» TASK INSTRUCTIONS
Copy word for word the lines from the one containing "mit noch be" through the one containing "begane grond. Als", including both of those lines, and leave the pictures out of your copy.

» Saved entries
··········
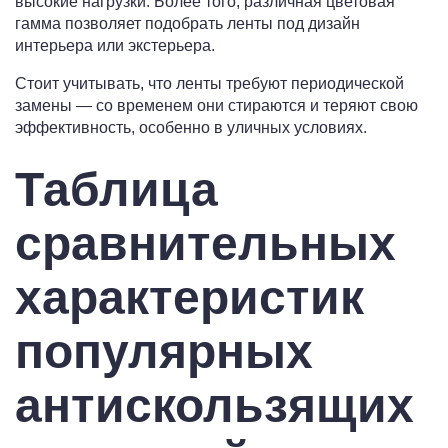
высокие нагрузки. Более того, различная цветовая
гамма позволяет подобрать ленты под дизайн
интерьера или экстерьера.
Стоит учитывать, что ленты требуют периодической
замены — со временем они стираются и теряют свою
эффективность, особенно в уличных условиях.
Таблица
сравнительных
характеристик
популярных
антискользящих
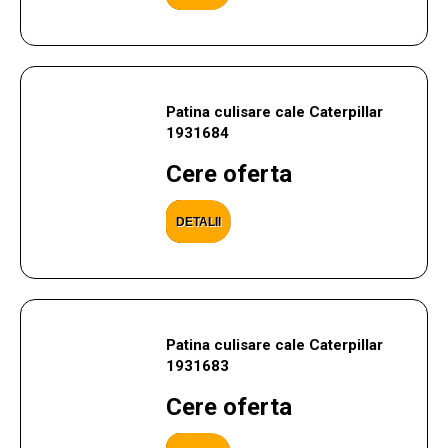
Patina culisare cale Caterpillar
1931684
Cere oferta
DETALII
Patina culisare cale Caterpillar
1931683
Cere oferta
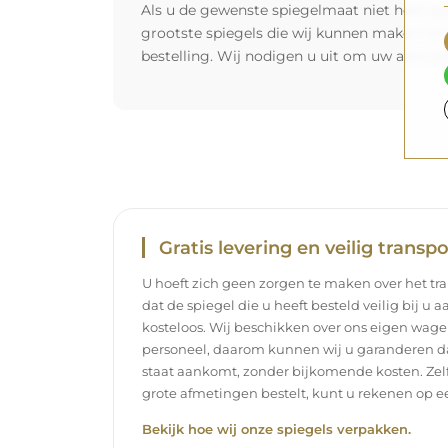
Als u de gewenste spiegelmaat niet hebt ge
grootste spiegels die wij kunnen maken zij
bestelling. Wij nodigen u uit om uw aanvra
Gratis levering en veilig transpo
U hoeft zich geen zorgen te maken over het tra
dat de spiegel die u heeft besteld veilig bij u 
kosteloos. Wij beschikken over ons eigen wag
personeel, daarom kunnen wij u garanderen dat
staat aankomt, zonder bijkomende kosten. Zelf
grote afmetingen bestelt, kunt u rekenen op ee
Bekijk hoe wij onze spiegels verpakken.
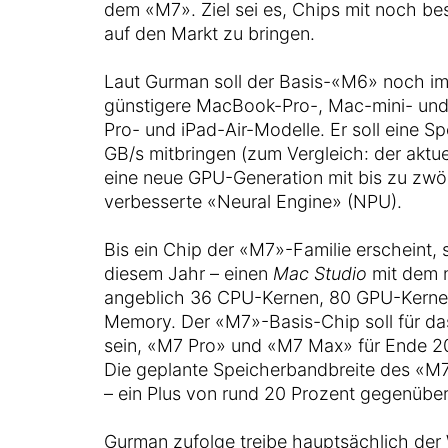
dem «M7». Ziel sei es, Chips mit noch be
auf den Markt zu bringen.
Laut Gurman soll der Basis-«M6» noch im
günstigere MacBook-Pro-, Mac-mini- und
Pro- und iPad-Air-Modelle. Er soll eine 
GB/s mitbringen (zum Vergleich: der aktu
eine neue GPU-Generation mit bis zu zwöl
verbesserte «Neural Engine» (NPU).
Bis ein Chip der «M7»-Familie erscheint, s
diesem Jahr – einen
Mac Studio
mit dem n
angeblich 36 CPU-Kernen, 80 GPU-Kernen
Memory. Der «M7»-Basis-Chip soll für da
sein, «M7 Pro» und «M7 Max» für Ende 20
Die geplante Speicherbandbreite des «M7»
– ein Plus von rund 20 Prozent gegenübe
Gurman zufolge treibe hauptsächlich der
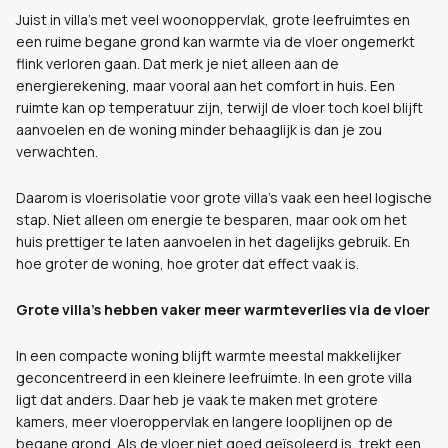
Juist in villa’s met veel woonoppervlak, grote leefruimtes en
een ruime begane grond kan warmte via de vloer ongemerkt
flink verloren gaan. Dat merk je niet alleen aan de
energierekening, maar vooral aan het comfort in huis. Een
ruimte kan op temperatuur zijn, terwijl de vloer toch koel blijft
aanvoelen en de woning minder behaaglijk is dan je zou
verwachten.
Daarom is vloerisolatie voor grote villa’s vaak een heel logische
stap. Niet alleen om energie te besparen, maar ook om het
huis prettiger te laten aanvoelen in het dagelijks gebruik. En
hoe groter de woning, hoe groter dat effect vaak is.
Grote villa’s hebben vaker meer warmteverlies via de vloer
In een compacte woning blijft warmte meestal makkelijker
geconcentreerd in een kleinere leefruimte. In een grote villa
ligt dat anders. Daar heb je vaak te maken met grotere
kamers, meer vloeroppervlak en langere looplijnen op de
begane grond. Als de vloer niet goed geïsoleerd is, trekt een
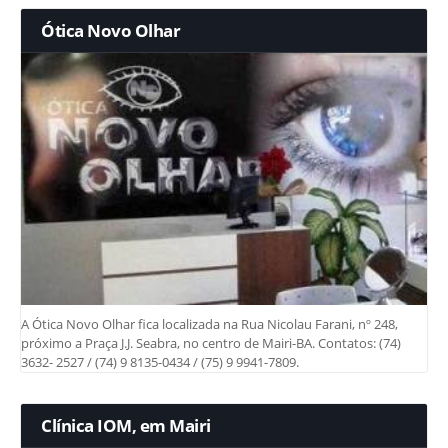
Ótica Novo Olhar
A Ótica Novo Olhar fica localizada na Rua Nicolau Farani, nº 248,
próximo a Praça J.J. Seabra, no centro de Mairi-BA. Contatos: (74)
3632- 2527 / (74) 9 8135-0434 / (75) 9 9941-7809.
Clínica IOM, em Mairi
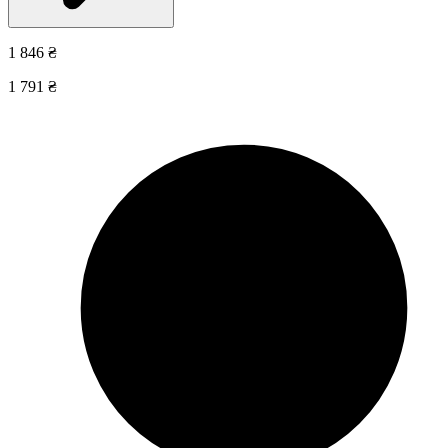
1 846 ₴
1 791 ₴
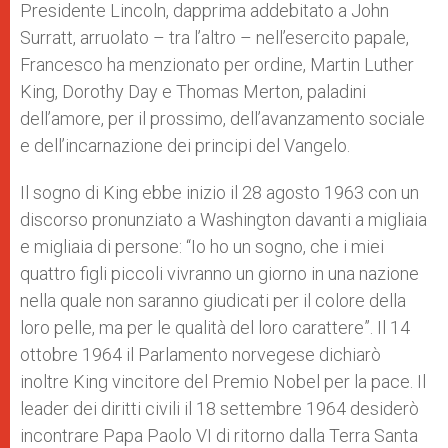
Presidente Lincoln, dapprima addebitato a John
Surratt, arruolato – tra l’altro – nell’esercito papale,
Francesco ha menzionato per ordine, Martin Luther
King, Dorothy Day e Thomas Merton, paladini
dell’amore, per il prossimo, dell’avanzamento sociale
e dell’incarnazione dei principi del Vangelo.
Il sogno di King ebbe inizio il 28 agosto 1963 con un
discorso pronunziato a Washington davanti a migliaia
e migliaia di persone: “Io ho un sogno, che i miei
quattro figli piccoli vivranno un giorno in una nazione
nella quale non saranno giudicati per il colore della
loro pelle, ma per le qualità del loro carattere”. Il 14
ottobre 1964 il Parlamento norvegese dichiarò
inoltre King vincitore del Premio Nobel per la pace. Il
leader dei diritti civili il 18 settembre 1964 desiderò
incontrare Papa Paolo VI di ritorno dalla Terra Santa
··········
» RESPONSE
dem «M7». Ziel sei es, Chips mit noch be
auf den Markt zu bringen.
Laut Gurman soll der Basis-«M6» noch im
günstigere MacBook-Pro-, Mac-mini- und
Pro- und iPad-Air-Modelle. Er soll eine 
GB/s mitbringen (zum Vergleich: der aktu
eine neue GPU-Generation mit bis zu zwöl
verbesserte «Neural Engine» (NPU).
Bis ein Chip der «M7»-Familie erscheint, s
diesem Jahr – einen
Mac Studio
mit dem n
angeblich 36 CPU-Kernen, 80 GPU-Kernen
Memory. Der «M7»-Basis-Chip soll für da
sein, «M7 Pro» und «M7 Max» für Ende 20
Die geplante Speicherbandbreite des «M7»
– ein Plus von rund 20 Prozent gegenübe
Gurman zufolge treibe hauptsächlich der
Juist in villa’s met veel woonoppervlak, grote leefruimtes en
een ruime begane grond kan warmte via de vloer ongemerkt
flink verloren gaan. Dat merk je niet alleen aan de
energierekening, maar vooral aan het comfort in huis. Een
ruimte kan op temperatuur zijn, terwijl de vloer toch koel blijft
aanvoelen en de woning minder behaaglijk is dan je zou
verwachten.
Daarom is vloerisolatie voor grote villa’s vaak een heel logische
stap. Niet alleen om energie te besparen, maar ook om het
huis prettiger te laten aanvoelen in het dagelijks gebruik. En
hoe groter de woning, hoe groter dat effect vaak is.
Grote villa’s hebben vaker meer warmteverlies via de vloer
In een compacte woning blijft warmte meestal makkelijker
geconcentreerd in een kleinere leefruimte. In een grote villa
ligt dat anders. Daar heb je vaak te maken met grotere
kamers, meer vloeroppervlak en langere looplijnen op de
begane grond. Als de vloer niet goed geïsoleerd is, trekt een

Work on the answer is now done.